Dr. Noelle Nelson

The Power of “I Wanna” Over “I Gotta” – TUT.com

You’re up at 6:00 a.m. to feed the dog; water the plants; get the kids up, fed, and out; get yourself showered, prepped, and ready; and zoom out the door for another day of hassle, deadlines, demanding bosses/clients/customers, too much to do in too little time.

The refrain that reverberates through your brain like a bad song is “I gotta do this, I gotta do that” as in “I have to, I must do”—whatever it is. You push yourself to get things done, you grit your teeth against the pressure of all these “gottas” because they don’t exactly let up as the day goes on.

There’s kids/things to pick up or drop off, errands to run, chores to do, and all the at-home duties it takes to keep body and soul alive, whether you’re responsible for just yourself or a brood of 10.

You go to bed wound tightly around your pillow, muttering, “I gotta get to sleep” as your nervous energy keeps you going despite your exhaustion.

Then you wake up and do it all over again.

And you wonder why you’re depressed. Why even vacation doesn’t do it for you, why you’re tired and dragging all the time. Yet some people are cheerful, upbeat and energized with even worse schedules and graver responsibilities than your own—how do they do it?

Is it a genetic thing? You know, they have the happy gene and you don’t? Maybe. But the more likely answer is that they’ve discovered the power of “I wanna” versus “I gotta.”

You see, when you look at your life as an unending series of “I gotta,” all you see are obligations, and obligations are the opposite of freedom. It’s as if you mentally imprisoned yourself within the tight confines of duty, with no breathing room for inspiration or joy.

Instead, take a step back, and look at the bigger picture. What is it that you really want?

Probably what most of us want happiness for ourselves and our families, good health, some measure of financial security. Well, all those things that overwhelm you as the “gottas” are actually opportunities helping you achieve those things you want.

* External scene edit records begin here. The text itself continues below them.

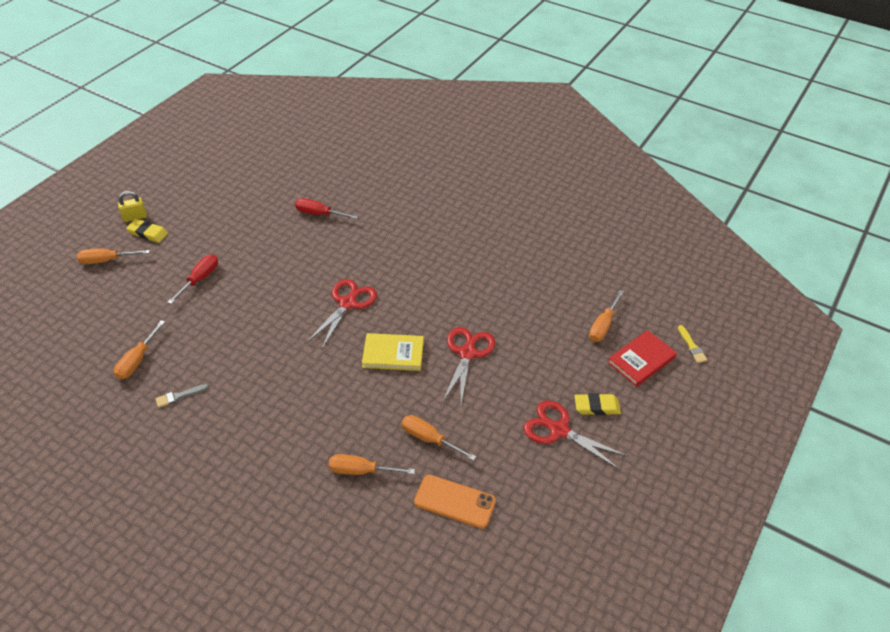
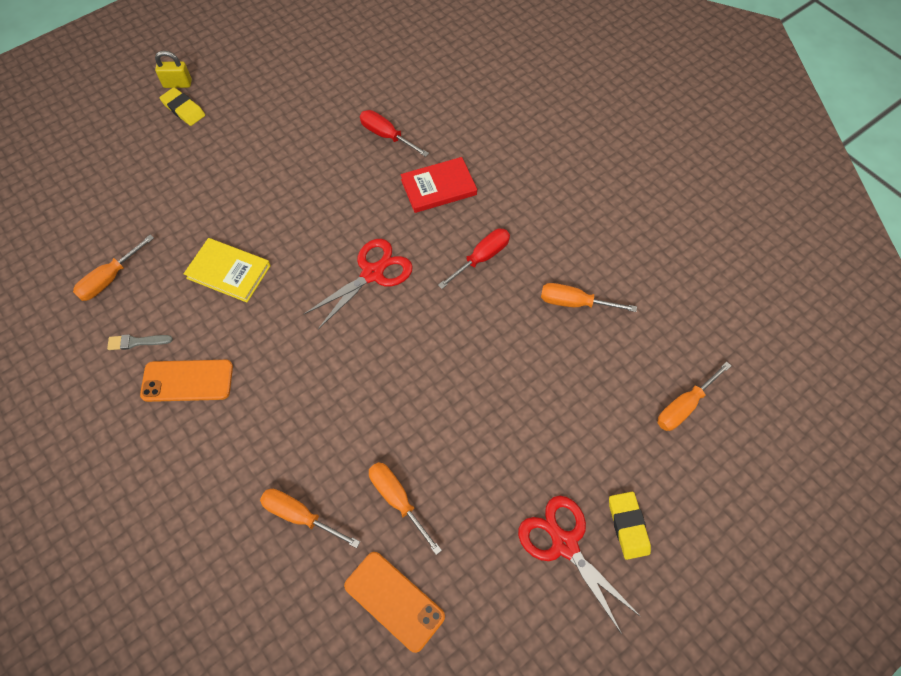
camera: 20 degrees right, 15 degrees up
orange screwdriver [77,248,150,264] -> orange screwdriver moved to [541,283,637,312]
red screwdriver [167,254,218,304] -> red screwdriver moved to [438,229,510,289]
yellow book [362,333,424,371] -> yellow book moved to [184,238,271,302]
red scissors [443,327,495,403] -> none
yellow eraser [574,393,621,415] -> yellow eraser turned 60 degrees clockwise [609,492,651,560]
red book [607,330,677,387] -> red book moved to [400,157,477,213]
yellow brush [678,325,707,363] -> none
none -> orange phone [140,360,233,402]

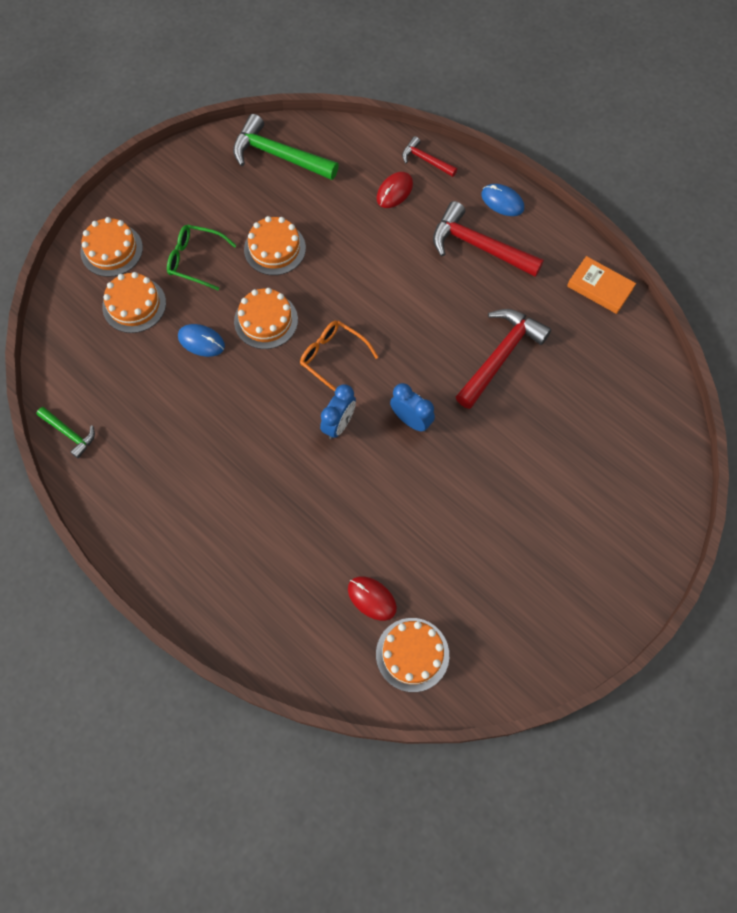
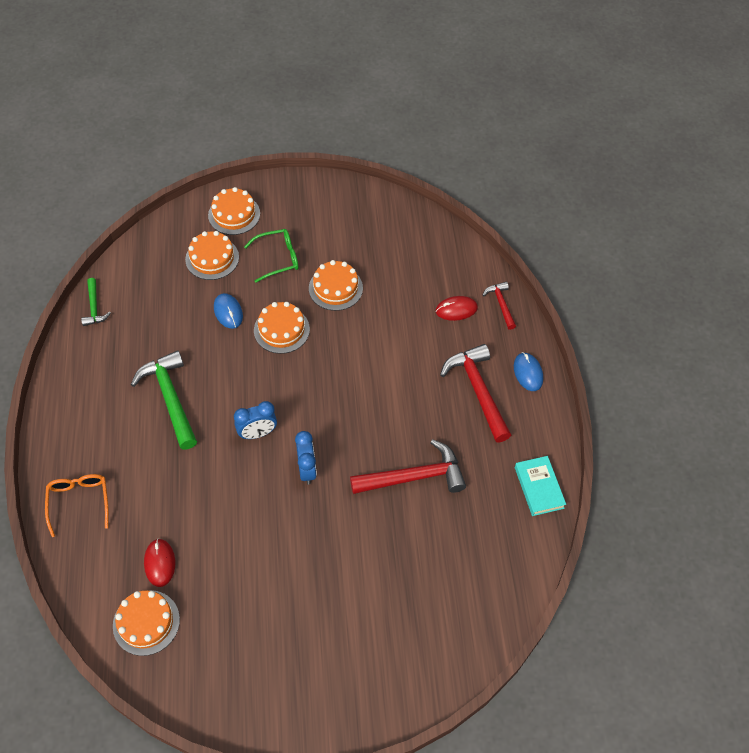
camera: 40 degrees right, 10 degrees down
green glasses [167,225,237,290] -> green glasses turned 105 degrees clockwise [244,229,299,283]
green hammer [233,114,339,180] -> green hammer moved to [131,351,197,450]
orange glasses [300,321,378,391] -> orange glasses moved to [45,474,109,537]
orange book [567,256,636,314] -> turquoise book [515,456,566,516]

Getting the animals, plants, and other living beings taken care of in the morning contributes to you and your family’s happiness and health. Meeting those deadlines, dealing with those bosses/clients/customers are ways you achieve the financial security you want.

The more you see your “I gottas” not as obligations but as opportunities, the more you can say “I wanna” as in “I want to do” whatever it is that brings the things you want into your life.

Free yourself from the joyless prison of “I have to” with “I want to!” and you’ll find yourself surprisingly energized, motivated, and inspired.